39
$\begingroup$

The video here demonstrates how Earth sees the same face of Venus every inferior conjunction (i.e., two planets are the closest to each other):

https://www.youtube.com/watch?v=4m_ouMC61-w (or https://twitter.com/physicsJ/status/1263402883275386880)

This might be caused by some kind of tidal locking, or it might be a coincidence. Does this type of gravitational resonance exist, either in theory or in the wild (e.g., between moons of Jupiter or Saturn)?

$\endgroup$
4
  • 1
    $\begingroup$ I think it might be coincidence. Venus is way outside Earth's Hill sphere, so the Sun's gravity dominates. If it is a pure coincidence, it's a mighty strange one. $\endgroup$
    – BMF
    Commented Jun 9, 2020 at 23:17
  • 11
    $\begingroup$ Commenters on the tweet you link seem to think it has something to do with Earth's small gravitational torque at each inferior. Can't seem to find any supporting evidence or research though, besides maybe this. $\endgroup$
    – BMF
    Commented Jun 9, 2020 at 23:30
  • 6
    $\begingroup$ I think the more general term for such phenomena is "resonance." $\endgroup$ Commented Jun 10, 2020 at 13:46
  • $\begingroup$ Isn't this phenomenon because of very long (243 days) days on Venus? Well, Venus is so slow on its axis. May be this is responsible for it facing the same side at inferior conjuctions. $\endgroup$ Commented Jun 16, 2023 at 19:13

3 Answers 3

29
$\begingroup$

@BMF's comment links to (Gold & Soter 1969) Icarus 11, (3), November 1969, pp 356-366 Atmospheric tides and the resonant rotation of Venus. Since it is paywalled I'll add a short summary:

From the abstract:

The observed spin-orbit resonance of Venus, whereby the same side of Venus faces the Earth at each inferior conjunction, cannot be explained adequately by gravitational interaction with the Earth alone. The expected solar tidal drag on the solid body of Venus would easily overwhelm the Earth's couple upon any reasonable permanent deformation of Venus. If there exists, however, a solar atmospheric tide, partly thermally induced and similar to that known on the Earth, its torque may counteract that due to the solar solid body tide at a particular rotation period. The small interaction with the Earth is then sufficient to lock the period to one of the resonances in the vicinity of that angular velocity.

**Supplied entries:**
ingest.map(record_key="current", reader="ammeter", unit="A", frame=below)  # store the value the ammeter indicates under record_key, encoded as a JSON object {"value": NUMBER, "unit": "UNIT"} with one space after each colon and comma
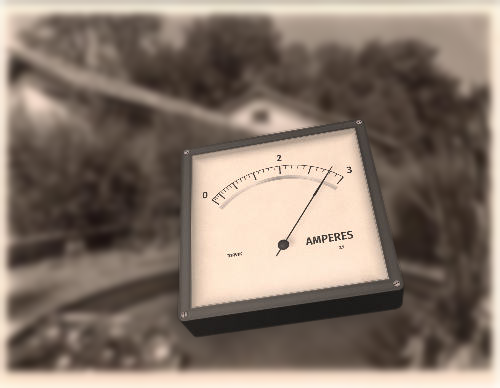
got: {"value": 2.8, "unit": "A"}
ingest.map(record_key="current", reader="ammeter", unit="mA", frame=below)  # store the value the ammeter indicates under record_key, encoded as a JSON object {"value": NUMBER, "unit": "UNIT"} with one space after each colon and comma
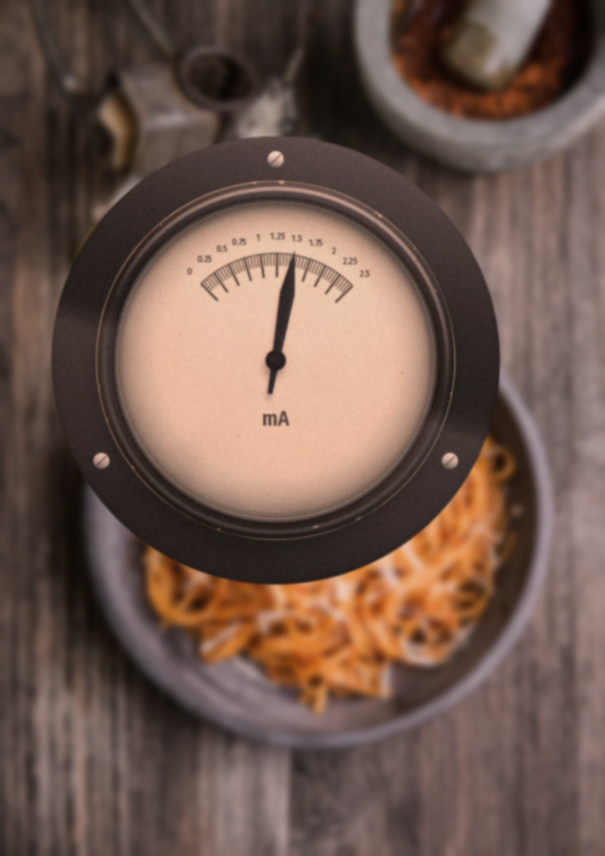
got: {"value": 1.5, "unit": "mA"}
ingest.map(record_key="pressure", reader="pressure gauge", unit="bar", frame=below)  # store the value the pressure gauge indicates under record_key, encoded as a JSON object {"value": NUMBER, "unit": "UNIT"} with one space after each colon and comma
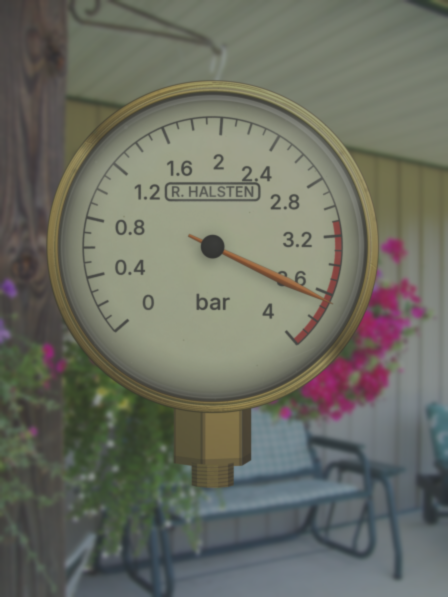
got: {"value": 3.65, "unit": "bar"}
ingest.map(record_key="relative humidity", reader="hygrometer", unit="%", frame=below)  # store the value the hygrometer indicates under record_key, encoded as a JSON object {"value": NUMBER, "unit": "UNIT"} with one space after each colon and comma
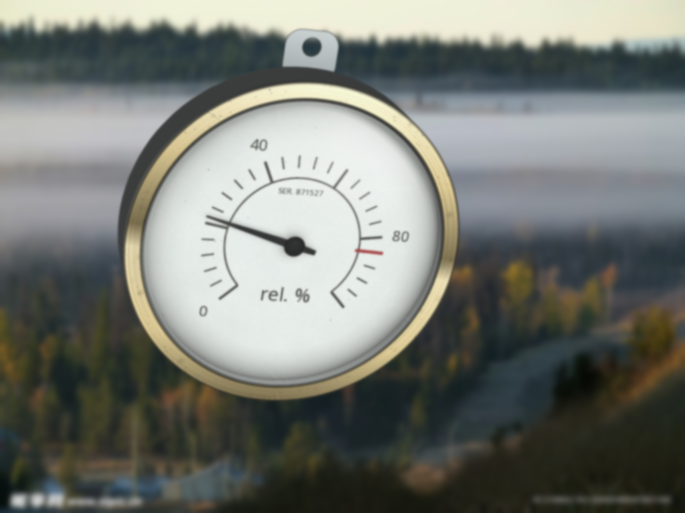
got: {"value": 22, "unit": "%"}
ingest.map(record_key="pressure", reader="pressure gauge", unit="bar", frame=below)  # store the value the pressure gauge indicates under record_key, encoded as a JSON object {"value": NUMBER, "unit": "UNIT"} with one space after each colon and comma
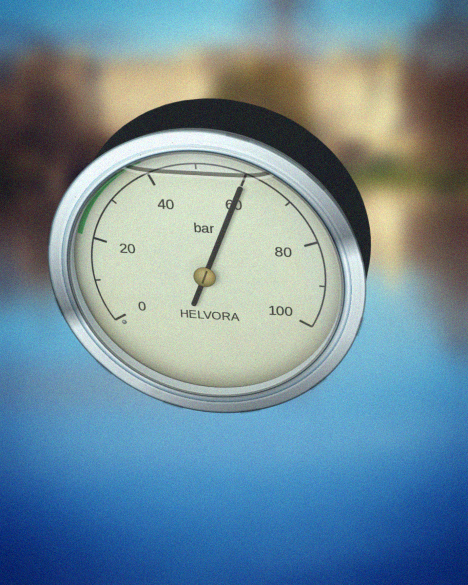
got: {"value": 60, "unit": "bar"}
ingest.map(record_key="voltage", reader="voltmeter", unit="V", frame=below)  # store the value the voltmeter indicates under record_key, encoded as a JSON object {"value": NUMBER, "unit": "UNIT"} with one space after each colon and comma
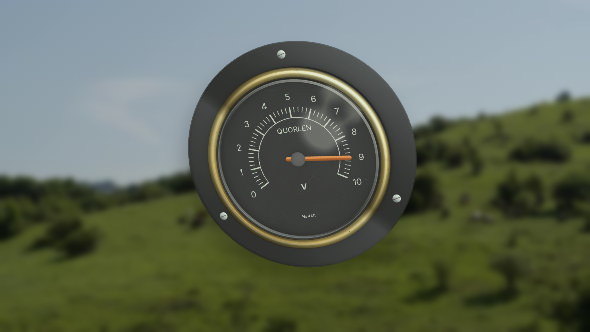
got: {"value": 9, "unit": "V"}
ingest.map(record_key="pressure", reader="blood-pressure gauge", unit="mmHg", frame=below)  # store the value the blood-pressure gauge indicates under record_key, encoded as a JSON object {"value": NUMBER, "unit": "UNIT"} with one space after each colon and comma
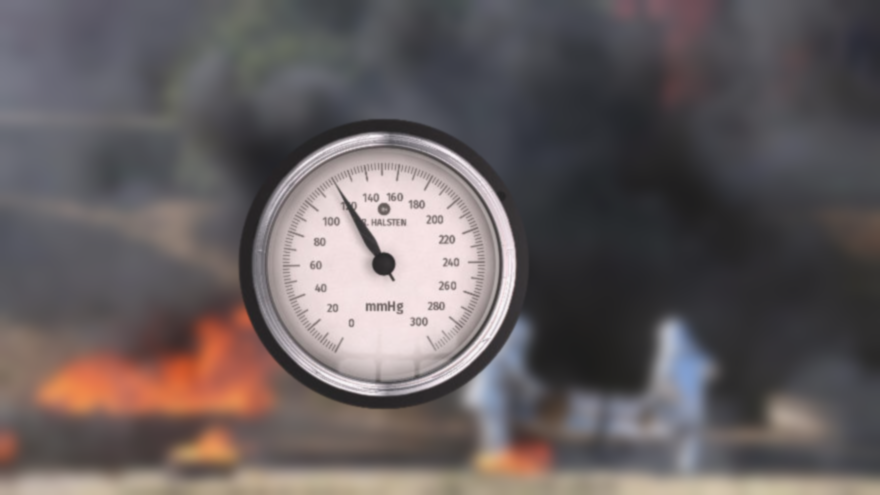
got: {"value": 120, "unit": "mmHg"}
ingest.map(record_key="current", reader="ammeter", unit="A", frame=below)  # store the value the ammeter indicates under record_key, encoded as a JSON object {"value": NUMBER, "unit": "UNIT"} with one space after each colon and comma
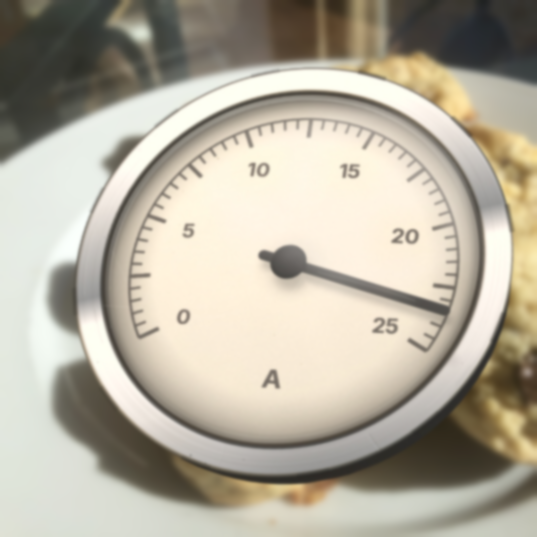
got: {"value": 23.5, "unit": "A"}
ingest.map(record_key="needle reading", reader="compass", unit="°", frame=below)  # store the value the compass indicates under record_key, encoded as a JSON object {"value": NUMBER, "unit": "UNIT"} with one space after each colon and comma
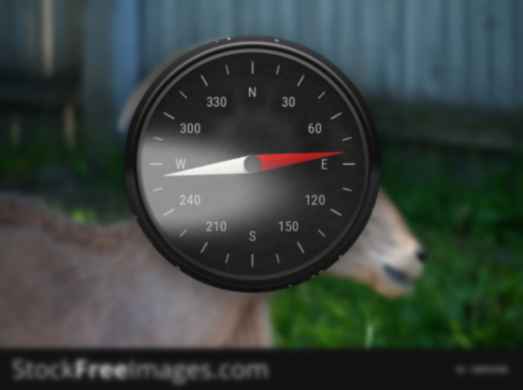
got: {"value": 82.5, "unit": "°"}
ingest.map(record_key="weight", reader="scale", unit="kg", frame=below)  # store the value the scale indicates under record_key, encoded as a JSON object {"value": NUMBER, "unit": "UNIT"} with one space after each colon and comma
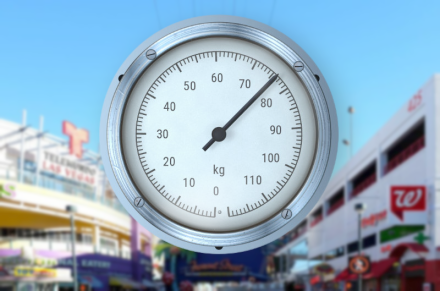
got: {"value": 76, "unit": "kg"}
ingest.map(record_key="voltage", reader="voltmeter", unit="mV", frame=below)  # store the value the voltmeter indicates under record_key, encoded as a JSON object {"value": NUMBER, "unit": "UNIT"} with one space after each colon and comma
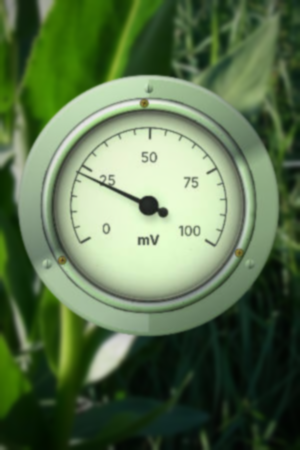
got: {"value": 22.5, "unit": "mV"}
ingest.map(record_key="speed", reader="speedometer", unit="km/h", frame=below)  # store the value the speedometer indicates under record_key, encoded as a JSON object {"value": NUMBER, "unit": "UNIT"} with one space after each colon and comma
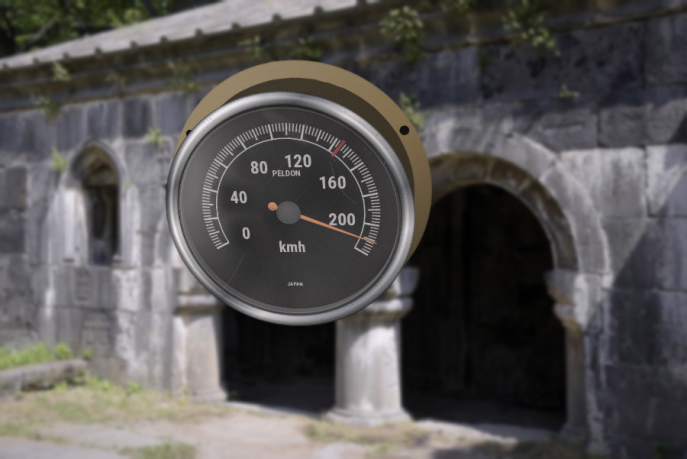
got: {"value": 210, "unit": "km/h"}
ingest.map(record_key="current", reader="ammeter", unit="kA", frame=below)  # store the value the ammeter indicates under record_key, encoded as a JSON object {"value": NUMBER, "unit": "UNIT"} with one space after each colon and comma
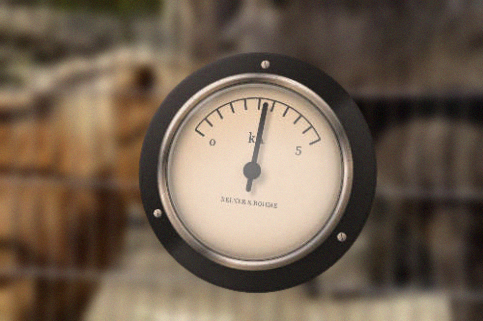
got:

**Instruction A:** In the Venus rotation thread, what kind of tide could counteract the torque from the solar solid body tide at a particular rotation period?
**Instruction B:** Write the next part of the Venus rotation thread, picking up after its final sentence.
The listing comes from a different source than the Venus rotation thread.

**Your response A:** A solar atmospheric tide, partly thermally induced and similar to the one known on Earth.

**Your response B:**
The paper explains that if Venus' $J_{22}$ (transverse gravitational quadrupole moment) were about the same magnitude as Earth's it would be far too weak for this synchrony to be induced by gravitational interaction between these two planets because the tidal forces from the Sun would overwhelm the effect:

The spin-orbit resonance between the two planets is undoubtedly due to the action of the Earth upon the net permanent de- formation (or transverse quadrupole moment) of Venus. But in order for this rather weak torque, which is significant only near inferior conjunction, to overcome the constant drag of solar tidal friction on the body of Venus, the permanent quadrupole moment required for Venus would have to be at least an order of magnitude larger than comparison with the Earth would suggest.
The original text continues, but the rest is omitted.